# [Text under study]
In 1981 two Swiss scientists, T. Bining and G. Rohrer, designed the world's first scanning tunnel microscope, an achievement that won them a Nobel prize in 1986. With it we can observe atoms singly, and in assigned points at that.
Here's how this microscope works. Fixed voltage is applied to the current-carrying needle made of tungsten or platinum alloys that scans the surface of an object and to the object itself; after the needle and the object have approached each other to a distance of decimal fractions of an angstrom (A), a tunnel current starts flowing between them-hence the name of the microscope. This current is sustained at a constant value with the aid of a servo system which either lifts or lowers the scanner depending on the relief of the surface. A computer keeps a tab on these movements and processes the data thus obtained; thereupon one can inspect the object at required resolution.
Yet such tunnel microscopes have certain constraints on their employment. By and large, they are used in high (fine) vacuum. Otherwise, say, in the air or in water only particular varieties of graphite and some lamellar semiconductors can be scanned at atomic resolution. The main constraint: the examined surface should be an electric current conductor.

# [What to work on]
**1.** According to the text on the scanning tunnel microscope, what is the main constraint on the surface being examined?
**2.** Translate this sentence from the scanning tunnel microscope text into Spanish: "This current is sustained at a constant value with the aid of a servo system which either lifts or lowers the scanner depending on the relief of the surface."
The records that follow were collected from a different source than the text.

# [Recorded data]
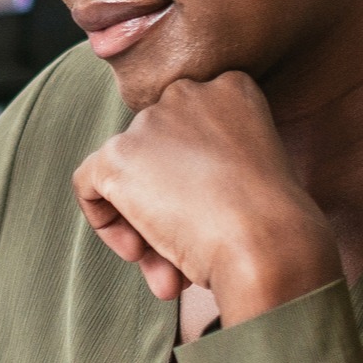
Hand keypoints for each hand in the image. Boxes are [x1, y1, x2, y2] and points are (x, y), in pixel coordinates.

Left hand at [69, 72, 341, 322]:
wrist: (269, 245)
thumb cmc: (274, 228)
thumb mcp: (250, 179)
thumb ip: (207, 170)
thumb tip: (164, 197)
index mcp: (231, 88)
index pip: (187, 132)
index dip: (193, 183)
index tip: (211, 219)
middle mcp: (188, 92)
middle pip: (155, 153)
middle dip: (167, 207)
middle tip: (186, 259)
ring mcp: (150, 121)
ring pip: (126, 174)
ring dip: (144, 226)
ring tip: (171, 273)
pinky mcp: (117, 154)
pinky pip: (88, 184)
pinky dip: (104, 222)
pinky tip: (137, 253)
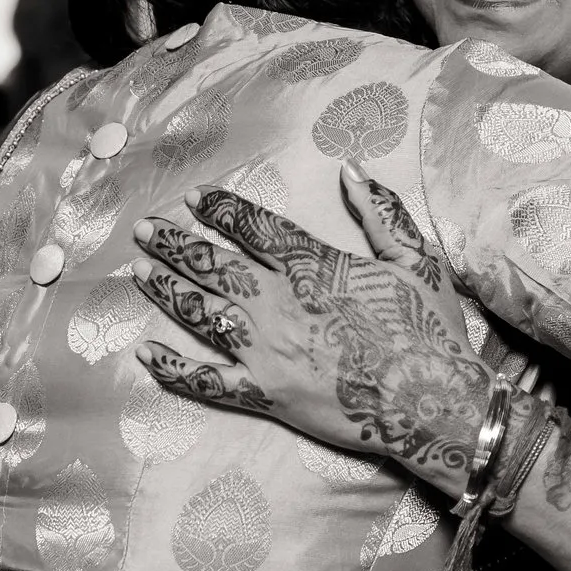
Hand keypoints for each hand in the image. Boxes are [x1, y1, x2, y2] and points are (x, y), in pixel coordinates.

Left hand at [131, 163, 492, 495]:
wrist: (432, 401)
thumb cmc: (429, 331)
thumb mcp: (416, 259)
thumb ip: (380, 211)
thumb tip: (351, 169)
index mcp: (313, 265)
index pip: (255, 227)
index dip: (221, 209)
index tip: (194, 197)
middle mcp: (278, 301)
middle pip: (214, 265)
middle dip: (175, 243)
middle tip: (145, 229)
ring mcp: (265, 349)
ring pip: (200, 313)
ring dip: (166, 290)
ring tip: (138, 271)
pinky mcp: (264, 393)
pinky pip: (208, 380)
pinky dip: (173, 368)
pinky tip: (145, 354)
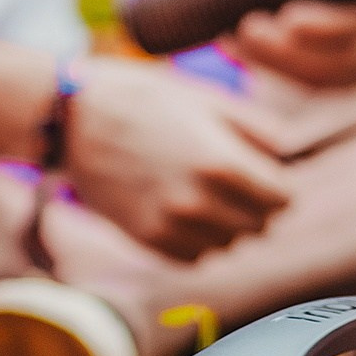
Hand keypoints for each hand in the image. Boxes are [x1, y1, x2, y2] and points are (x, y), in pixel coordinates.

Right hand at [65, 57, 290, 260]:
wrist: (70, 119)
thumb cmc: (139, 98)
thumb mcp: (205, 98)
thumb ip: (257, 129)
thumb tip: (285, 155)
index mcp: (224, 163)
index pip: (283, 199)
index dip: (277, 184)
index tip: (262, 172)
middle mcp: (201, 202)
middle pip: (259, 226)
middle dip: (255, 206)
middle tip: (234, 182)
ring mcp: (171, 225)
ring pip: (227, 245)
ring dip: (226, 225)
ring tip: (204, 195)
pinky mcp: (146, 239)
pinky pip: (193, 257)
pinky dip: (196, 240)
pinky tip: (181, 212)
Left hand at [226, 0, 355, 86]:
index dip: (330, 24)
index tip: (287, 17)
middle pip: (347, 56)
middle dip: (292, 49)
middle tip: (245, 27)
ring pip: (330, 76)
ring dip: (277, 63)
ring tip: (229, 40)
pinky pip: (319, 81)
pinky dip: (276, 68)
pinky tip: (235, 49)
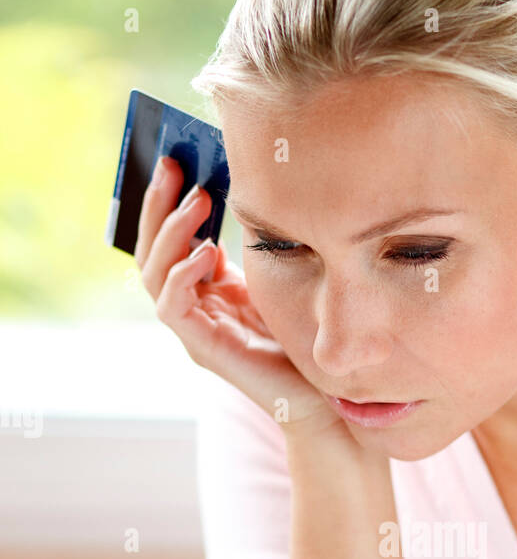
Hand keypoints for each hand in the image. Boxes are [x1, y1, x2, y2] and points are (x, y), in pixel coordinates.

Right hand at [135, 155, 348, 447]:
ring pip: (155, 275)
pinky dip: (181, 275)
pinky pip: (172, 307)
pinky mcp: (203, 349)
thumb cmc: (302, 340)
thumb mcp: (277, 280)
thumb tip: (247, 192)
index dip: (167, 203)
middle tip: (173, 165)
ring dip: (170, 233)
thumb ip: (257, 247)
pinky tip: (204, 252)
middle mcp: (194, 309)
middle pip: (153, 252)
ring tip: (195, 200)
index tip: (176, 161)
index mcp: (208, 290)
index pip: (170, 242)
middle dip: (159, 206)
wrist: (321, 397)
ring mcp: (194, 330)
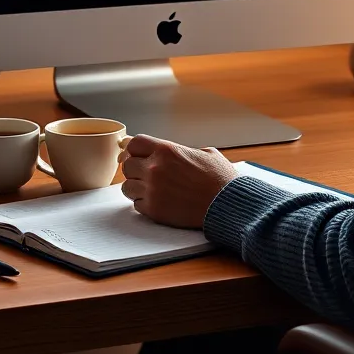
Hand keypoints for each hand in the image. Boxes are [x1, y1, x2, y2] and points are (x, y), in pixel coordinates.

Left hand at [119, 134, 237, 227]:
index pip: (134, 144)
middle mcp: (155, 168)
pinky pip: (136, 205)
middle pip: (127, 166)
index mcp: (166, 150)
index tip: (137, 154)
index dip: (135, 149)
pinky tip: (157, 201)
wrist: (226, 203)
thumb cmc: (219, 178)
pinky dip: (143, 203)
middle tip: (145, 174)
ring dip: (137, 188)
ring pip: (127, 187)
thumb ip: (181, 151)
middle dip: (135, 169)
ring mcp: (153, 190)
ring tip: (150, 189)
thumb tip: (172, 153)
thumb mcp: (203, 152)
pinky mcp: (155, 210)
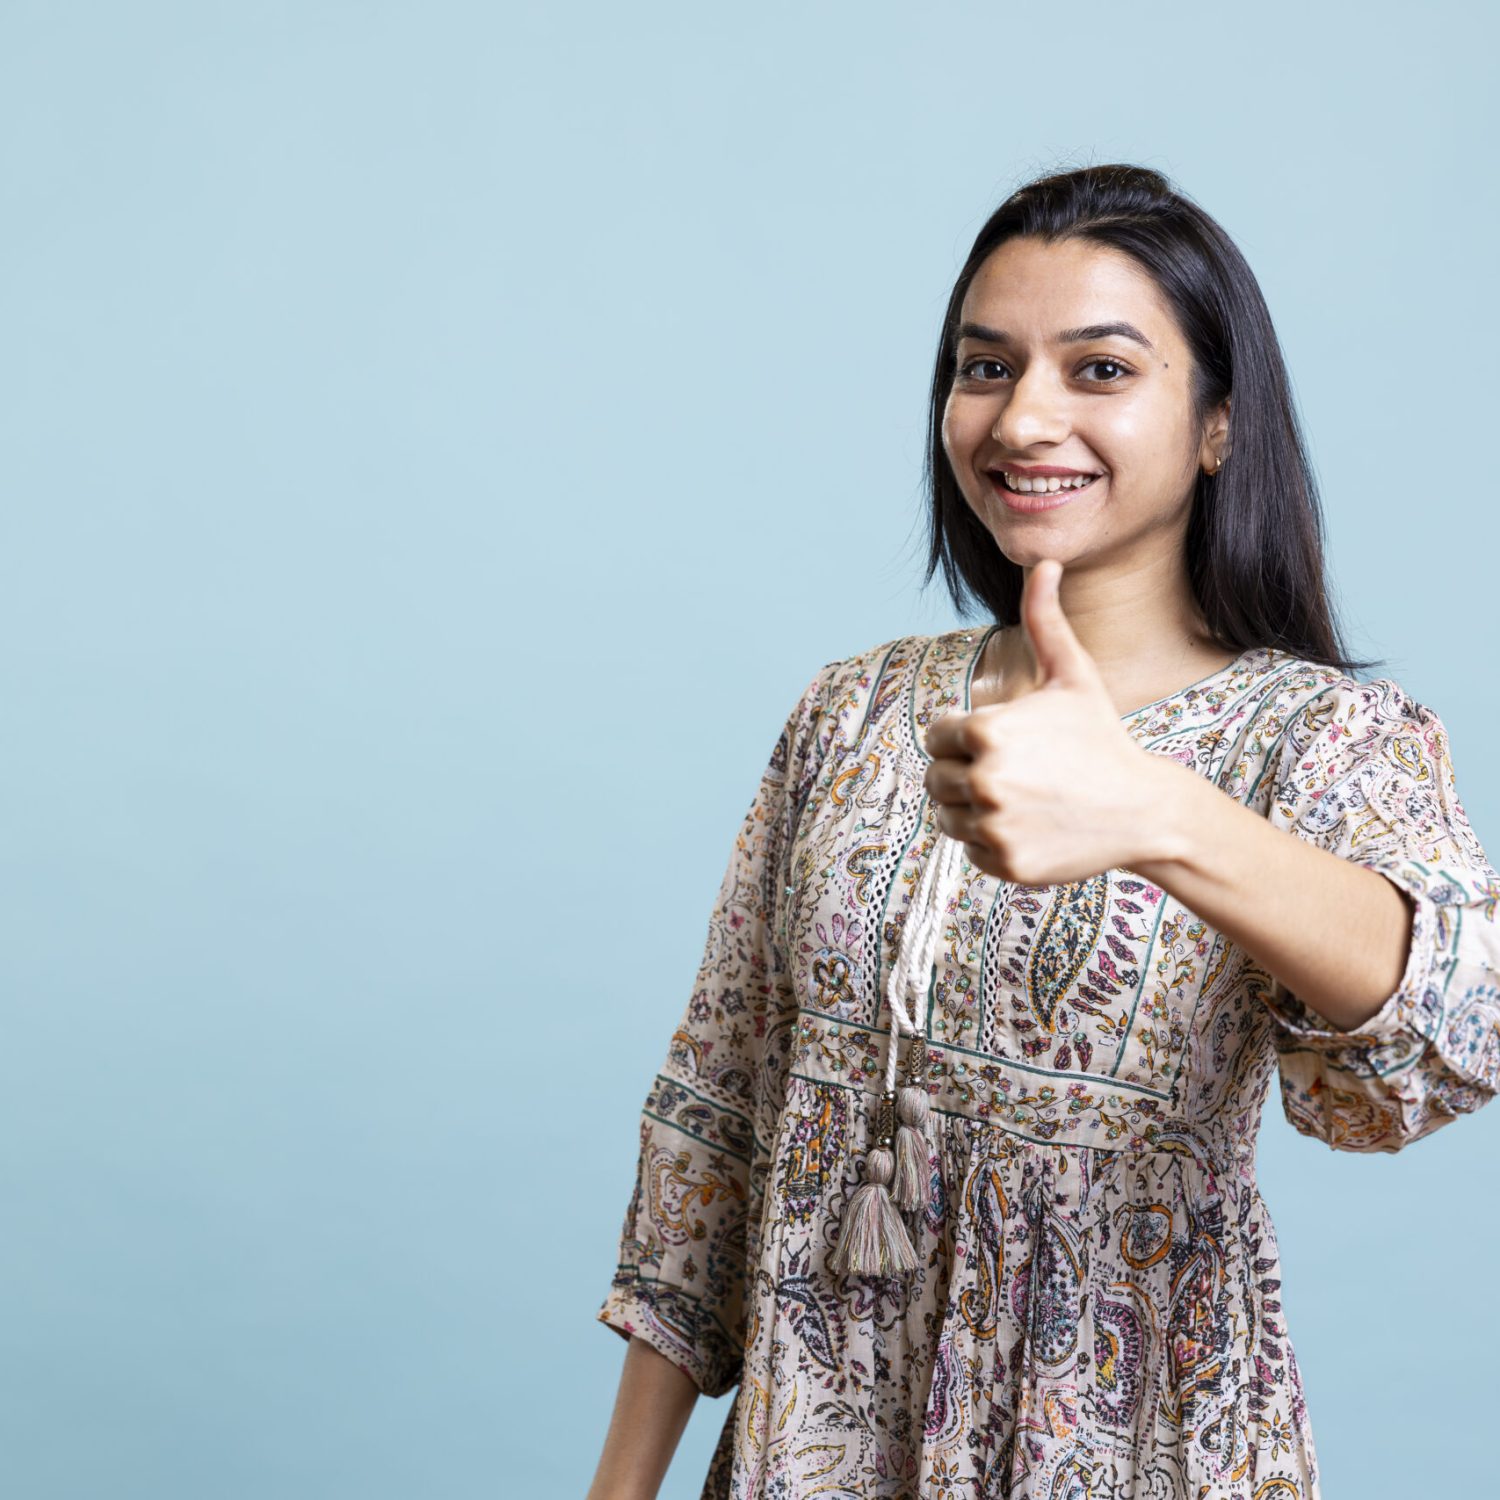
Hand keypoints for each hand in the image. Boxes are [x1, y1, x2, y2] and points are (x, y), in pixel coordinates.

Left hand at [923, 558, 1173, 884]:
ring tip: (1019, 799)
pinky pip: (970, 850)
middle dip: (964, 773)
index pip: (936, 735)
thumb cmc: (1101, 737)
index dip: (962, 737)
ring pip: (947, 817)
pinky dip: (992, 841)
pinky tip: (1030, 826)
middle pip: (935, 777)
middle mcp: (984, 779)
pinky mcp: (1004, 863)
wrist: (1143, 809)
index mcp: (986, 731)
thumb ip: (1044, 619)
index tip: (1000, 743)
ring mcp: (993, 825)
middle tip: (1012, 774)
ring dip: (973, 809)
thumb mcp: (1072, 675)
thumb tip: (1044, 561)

==

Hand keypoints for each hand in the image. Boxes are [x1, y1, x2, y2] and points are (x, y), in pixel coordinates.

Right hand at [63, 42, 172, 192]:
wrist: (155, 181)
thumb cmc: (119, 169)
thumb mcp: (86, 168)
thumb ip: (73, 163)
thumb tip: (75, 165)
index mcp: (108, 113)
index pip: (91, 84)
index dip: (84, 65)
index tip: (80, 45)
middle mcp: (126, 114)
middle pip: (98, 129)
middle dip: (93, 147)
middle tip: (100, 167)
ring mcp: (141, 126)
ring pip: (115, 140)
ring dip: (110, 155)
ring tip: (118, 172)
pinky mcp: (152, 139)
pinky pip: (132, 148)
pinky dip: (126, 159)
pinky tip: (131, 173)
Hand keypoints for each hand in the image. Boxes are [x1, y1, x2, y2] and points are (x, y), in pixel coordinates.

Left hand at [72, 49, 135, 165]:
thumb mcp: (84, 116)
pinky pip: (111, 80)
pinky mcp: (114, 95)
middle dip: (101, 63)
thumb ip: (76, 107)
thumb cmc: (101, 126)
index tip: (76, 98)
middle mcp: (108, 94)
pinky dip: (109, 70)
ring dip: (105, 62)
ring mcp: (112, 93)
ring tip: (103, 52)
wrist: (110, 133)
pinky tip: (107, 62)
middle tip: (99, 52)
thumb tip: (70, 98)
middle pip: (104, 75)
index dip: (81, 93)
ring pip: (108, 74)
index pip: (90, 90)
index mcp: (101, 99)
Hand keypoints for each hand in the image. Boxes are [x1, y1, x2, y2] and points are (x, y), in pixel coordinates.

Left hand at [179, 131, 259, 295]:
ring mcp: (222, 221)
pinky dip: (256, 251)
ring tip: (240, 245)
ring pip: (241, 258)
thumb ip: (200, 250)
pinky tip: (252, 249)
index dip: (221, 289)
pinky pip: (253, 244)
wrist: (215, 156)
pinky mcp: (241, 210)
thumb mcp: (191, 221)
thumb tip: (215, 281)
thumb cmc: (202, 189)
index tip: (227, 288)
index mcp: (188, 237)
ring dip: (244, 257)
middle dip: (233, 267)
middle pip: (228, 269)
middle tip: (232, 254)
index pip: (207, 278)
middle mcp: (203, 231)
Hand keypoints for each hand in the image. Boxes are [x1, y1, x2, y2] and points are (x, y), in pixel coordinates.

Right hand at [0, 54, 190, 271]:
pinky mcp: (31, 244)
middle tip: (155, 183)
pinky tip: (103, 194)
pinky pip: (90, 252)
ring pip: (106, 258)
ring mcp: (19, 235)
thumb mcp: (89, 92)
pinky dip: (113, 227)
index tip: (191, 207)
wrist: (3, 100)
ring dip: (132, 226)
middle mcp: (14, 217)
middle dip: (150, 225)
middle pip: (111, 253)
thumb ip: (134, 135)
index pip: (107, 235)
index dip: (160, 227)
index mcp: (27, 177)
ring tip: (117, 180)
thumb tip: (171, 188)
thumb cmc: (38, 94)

--

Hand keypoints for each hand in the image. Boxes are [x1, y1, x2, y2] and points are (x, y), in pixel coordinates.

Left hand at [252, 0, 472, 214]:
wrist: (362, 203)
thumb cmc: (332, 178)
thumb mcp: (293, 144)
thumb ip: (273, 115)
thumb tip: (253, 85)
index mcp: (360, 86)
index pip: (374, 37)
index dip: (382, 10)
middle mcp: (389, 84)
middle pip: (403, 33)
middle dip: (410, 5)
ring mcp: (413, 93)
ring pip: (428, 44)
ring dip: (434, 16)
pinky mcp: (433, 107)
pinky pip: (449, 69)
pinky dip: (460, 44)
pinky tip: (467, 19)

# [Responses per task]
**1.** The examined surface should be an electric current conductor.

**2.** Esta corriente se mantiene en un valor constante con la ayuda de un servosistema que eleva o baja el escáner según el relieve de la superficie.